═════ PROVIDED TEXT

I’ve been in this market since 1982.
Gertrude has just come from church. She is all dressed up and looking very smart. She’s come to swap places with her sister Juliet, who has been watching their produce stand all morning. Their mother stays home with Juliet’s little boy, who is three years old.
Juliet is 24 years old. As she gets her nails done for 5,000 UGX as she eats her lunch, she proudly shows me photos of her son. She got the photos taken professionally at a studio in the market for 2,500 UGX.
Amidst casually chatting, eating lunch, and spending leisure time together in between customer arrivals, the ladies explain some of the Bugolobi Market inner-workings.
“It’s like this – there are two types,” explains Gertrude. “Some pay direct here, others, we pay to the owners. If it’s not yours, you pay monthly, and you pay the owner of the space. So it depends. For us, this first one here, we pay the owner and the council. We pay the owner 30,000 per month. And then KCCA, it’s 9,100 per month. And from here, the KCCA collects the money and takes it to the headquarters.”
“Hey!” Gertrude shouts. A truck is backing into the tent that we are sitting under. The driver stops, looks behind, and moves forward.
“It’s could also be a different price depending on the location of your stand,” she continues. “But in our building, everyone pays the same.”
Gertrude starts talking to the Margarets, discussing how much the shops around the market pay per month.
“Expensive,” says Juliet.
“The rent for the shops, inside and outside, is expensive,” agrees Margaret.
“Like 250,000 per month,” says the other Margaret.
They continue to chat about it amongst themselves in Luganda, and then turn back to me to explain in English.
“They pay according to the business type. And even the place, where you can get the customers,” says Margaret.

══════════
═════ LISTED RECORDS

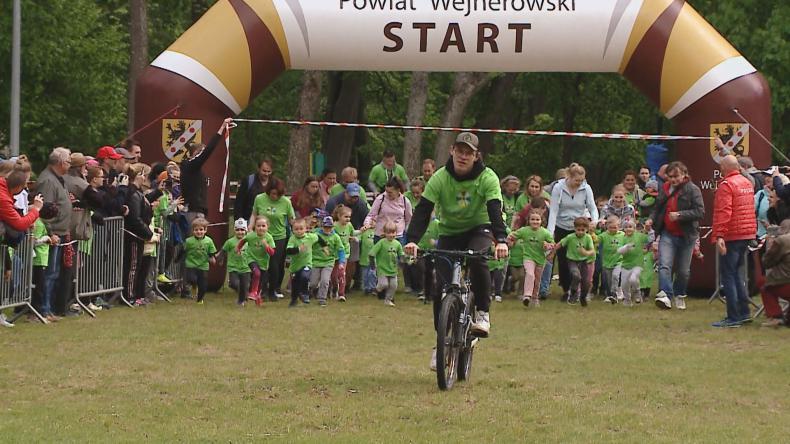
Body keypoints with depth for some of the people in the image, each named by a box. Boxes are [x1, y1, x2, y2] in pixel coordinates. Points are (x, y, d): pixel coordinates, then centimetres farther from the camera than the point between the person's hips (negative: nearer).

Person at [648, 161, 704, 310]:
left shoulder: (693, 190, -8)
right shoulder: (664, 189, 8)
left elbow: (700, 212, -16)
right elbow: (658, 209, 23)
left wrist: (680, 215, -25)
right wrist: (652, 219, 3)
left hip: (686, 235, -3)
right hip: (667, 234, 3)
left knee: (683, 270, 9)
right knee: (664, 265, -17)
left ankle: (679, 295, 29)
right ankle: (665, 295, -26)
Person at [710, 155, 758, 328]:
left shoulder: (726, 185, -14)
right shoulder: (747, 183, 13)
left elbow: (723, 212, -23)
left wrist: (719, 235, -26)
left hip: (732, 236, -8)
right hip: (748, 234, 8)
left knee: (728, 276, -3)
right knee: (736, 273, 19)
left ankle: (733, 318, -6)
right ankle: (744, 312, 18)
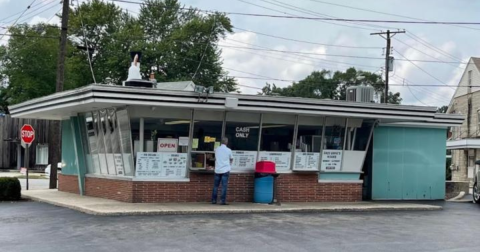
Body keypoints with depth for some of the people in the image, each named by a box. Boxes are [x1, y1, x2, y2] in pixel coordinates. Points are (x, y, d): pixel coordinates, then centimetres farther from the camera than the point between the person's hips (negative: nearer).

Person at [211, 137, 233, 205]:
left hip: (217, 170, 3)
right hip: (225, 170, -3)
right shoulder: (228, 150, -4)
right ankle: (223, 201, -7)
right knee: (224, 186, -3)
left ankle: (214, 200, 10)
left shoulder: (217, 149, 4)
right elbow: (231, 159, 12)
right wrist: (229, 164, 33)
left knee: (215, 185, 9)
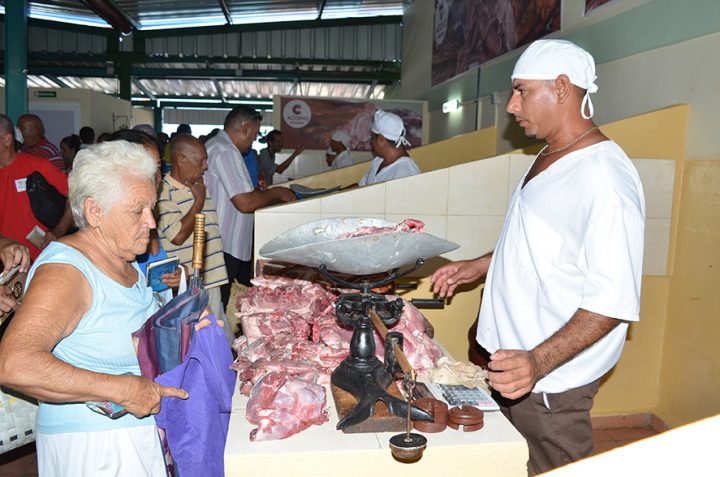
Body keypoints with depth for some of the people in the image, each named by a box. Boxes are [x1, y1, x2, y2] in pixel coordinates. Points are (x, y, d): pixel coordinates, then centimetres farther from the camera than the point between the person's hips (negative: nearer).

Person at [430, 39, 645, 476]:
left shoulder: (604, 176, -23)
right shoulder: (549, 159, 9)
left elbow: (614, 301, -25)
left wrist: (539, 362, -34)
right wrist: (479, 267, 15)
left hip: (550, 382, -9)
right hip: (516, 359, 9)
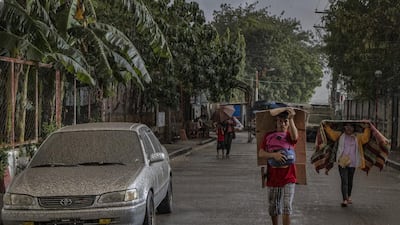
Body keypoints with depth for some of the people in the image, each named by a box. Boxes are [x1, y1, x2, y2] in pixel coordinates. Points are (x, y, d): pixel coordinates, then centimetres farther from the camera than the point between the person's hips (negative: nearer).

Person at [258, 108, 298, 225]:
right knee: (273, 208, 15)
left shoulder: (290, 135, 0)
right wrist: (273, 155, -23)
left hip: (288, 178, -2)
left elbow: (295, 136, -26)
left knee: (287, 207, -11)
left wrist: (291, 119, -39)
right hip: (272, 178, 2)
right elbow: (261, 153, -4)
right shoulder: (268, 136, 4)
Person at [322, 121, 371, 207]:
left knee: (350, 181, 16)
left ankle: (349, 197, 36)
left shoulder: (357, 137, 8)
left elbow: (365, 138, -4)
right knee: (344, 181, -10)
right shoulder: (340, 135, 7)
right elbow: (331, 134, -1)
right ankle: (345, 200, -13)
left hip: (352, 162, 2)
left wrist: (367, 128, -14)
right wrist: (326, 127, -13)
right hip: (342, 162, -2)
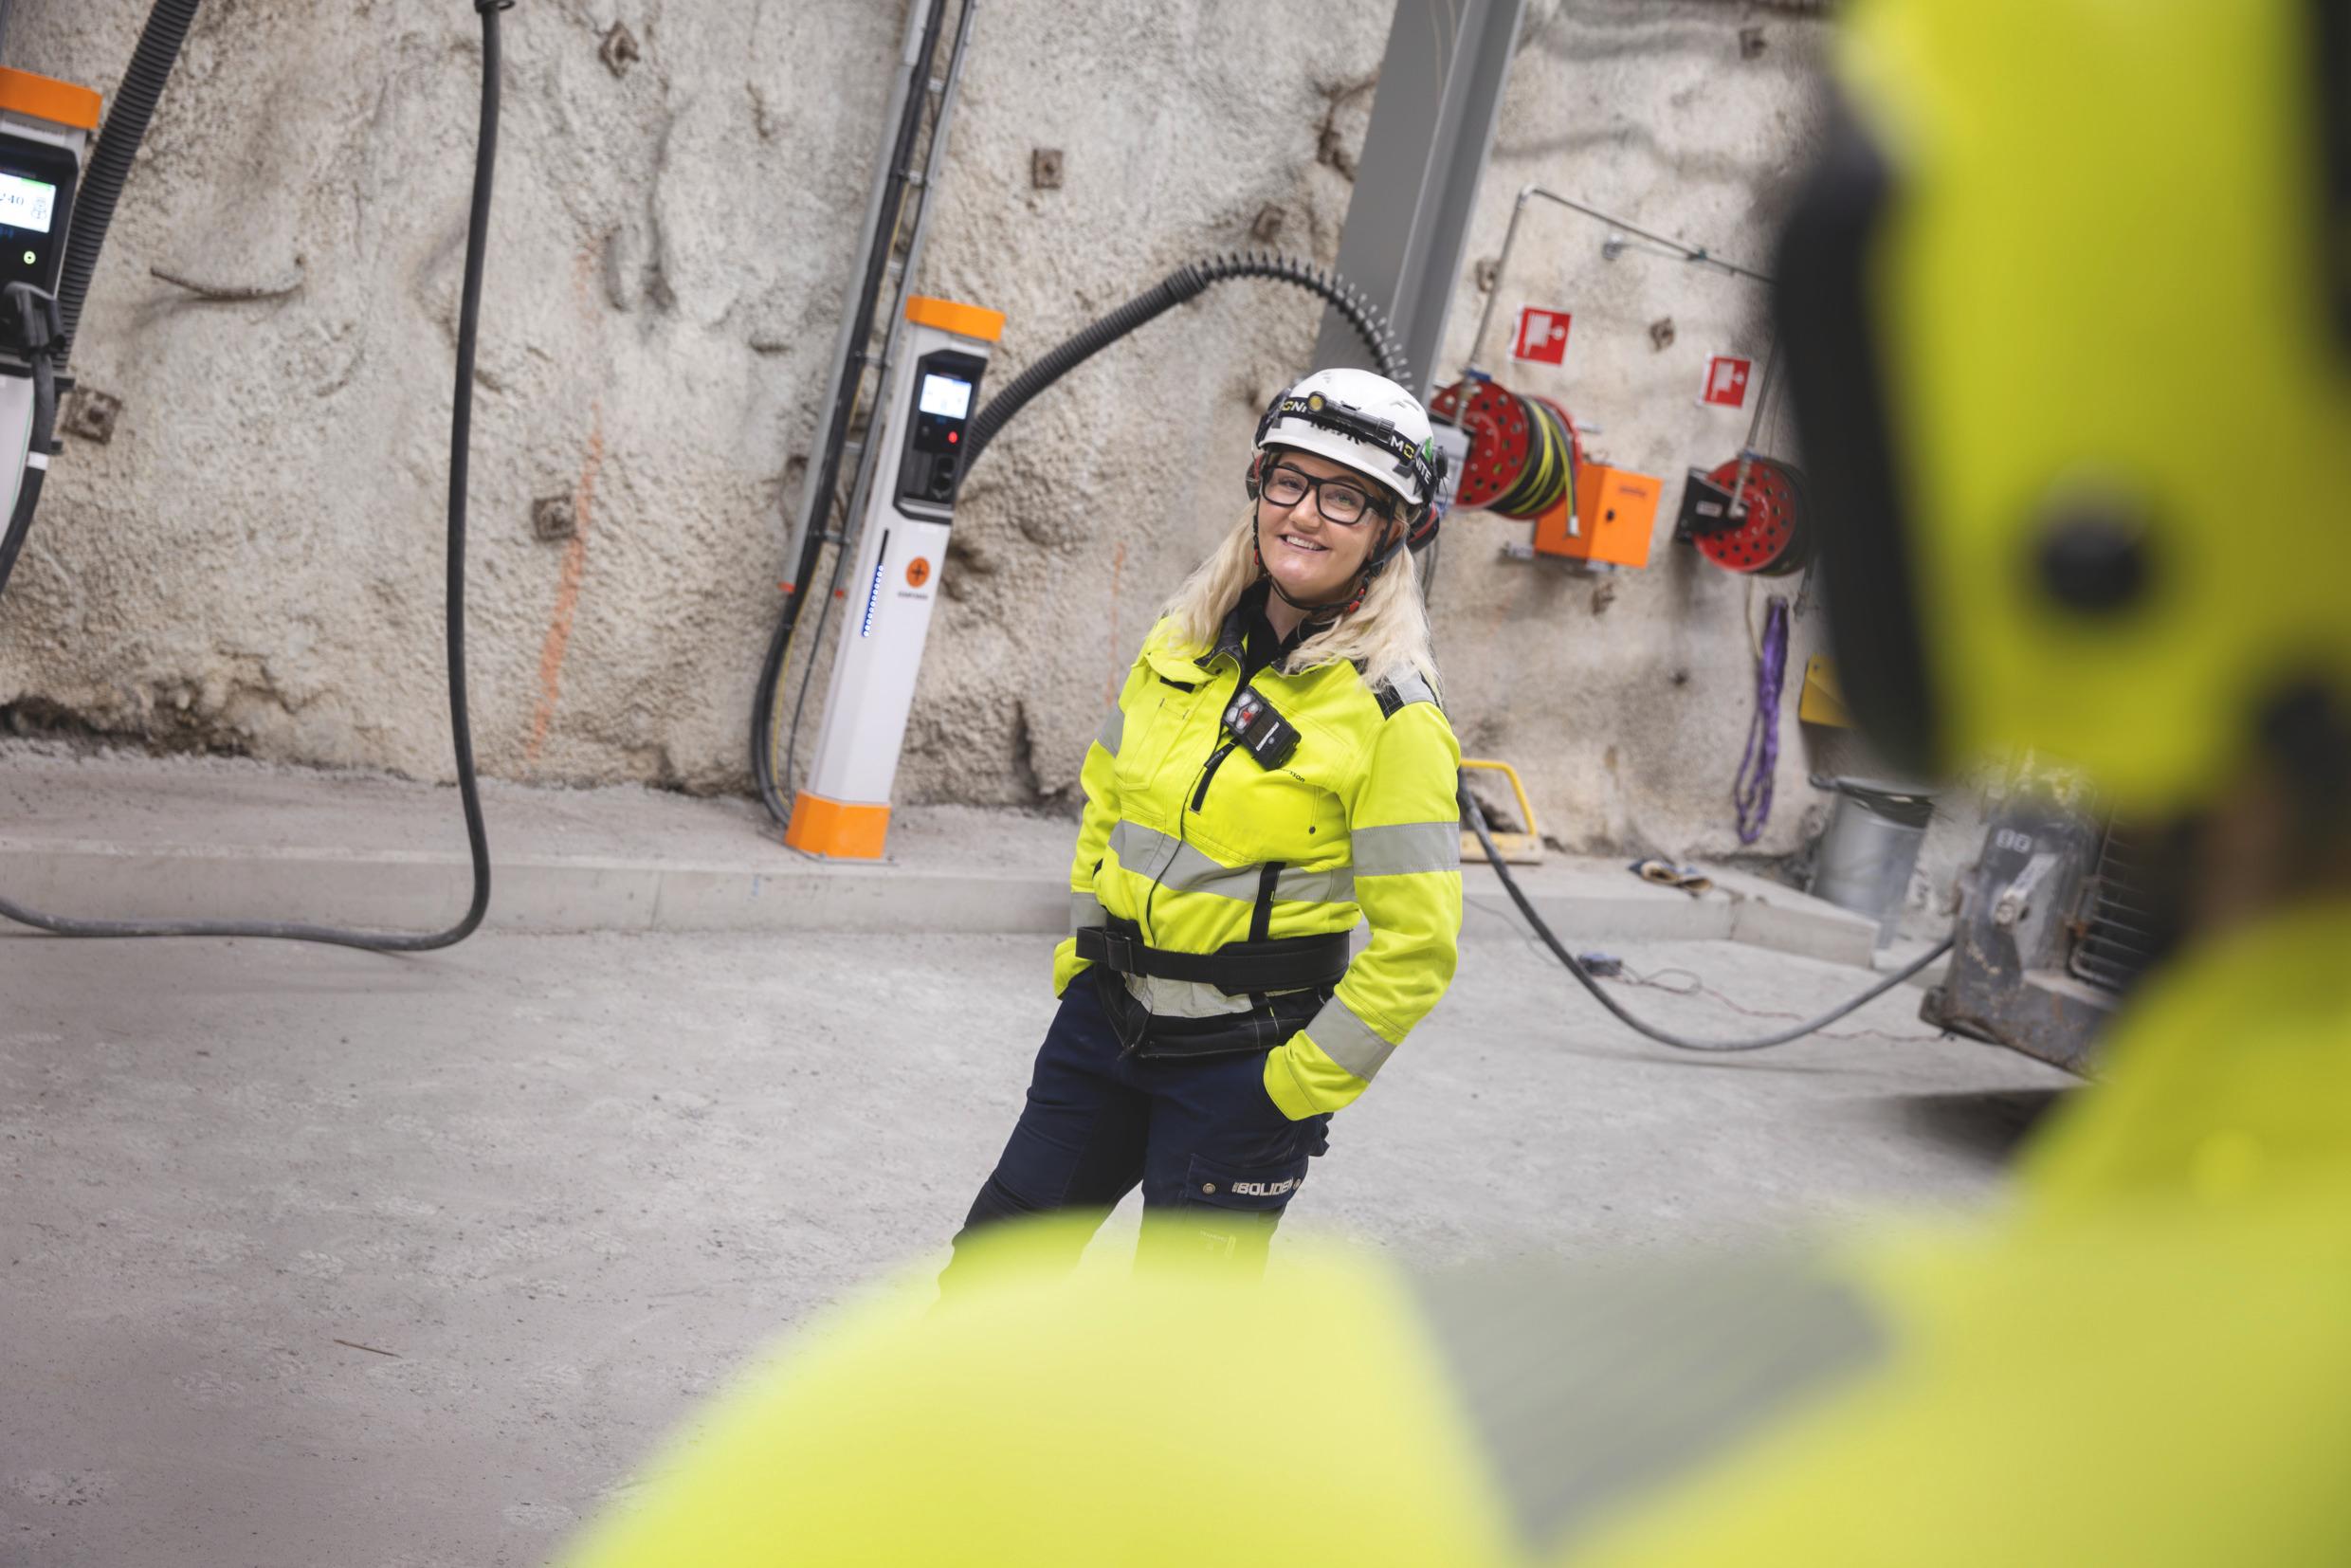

══════════

GOAL OF THE EXERCISE - Reproduce the passage of the Bugolobi Market text starting at "Juliet is 24" and ending at "Bugolobi Market inner-workings.".

TASK RESPONSE -
Juliet is 24 years old. As she gets her nails done for 5,000 UGX as she eats her lunch, she proudly shows me photos of her son. She got the photos taken professionally at a studio in the market for 2,500 UGX.
Amidst casually chatting, eating lunch, and spending leisure time together in between customer arrivals, the ladies explain some of the Bugolobi Market inner-workings.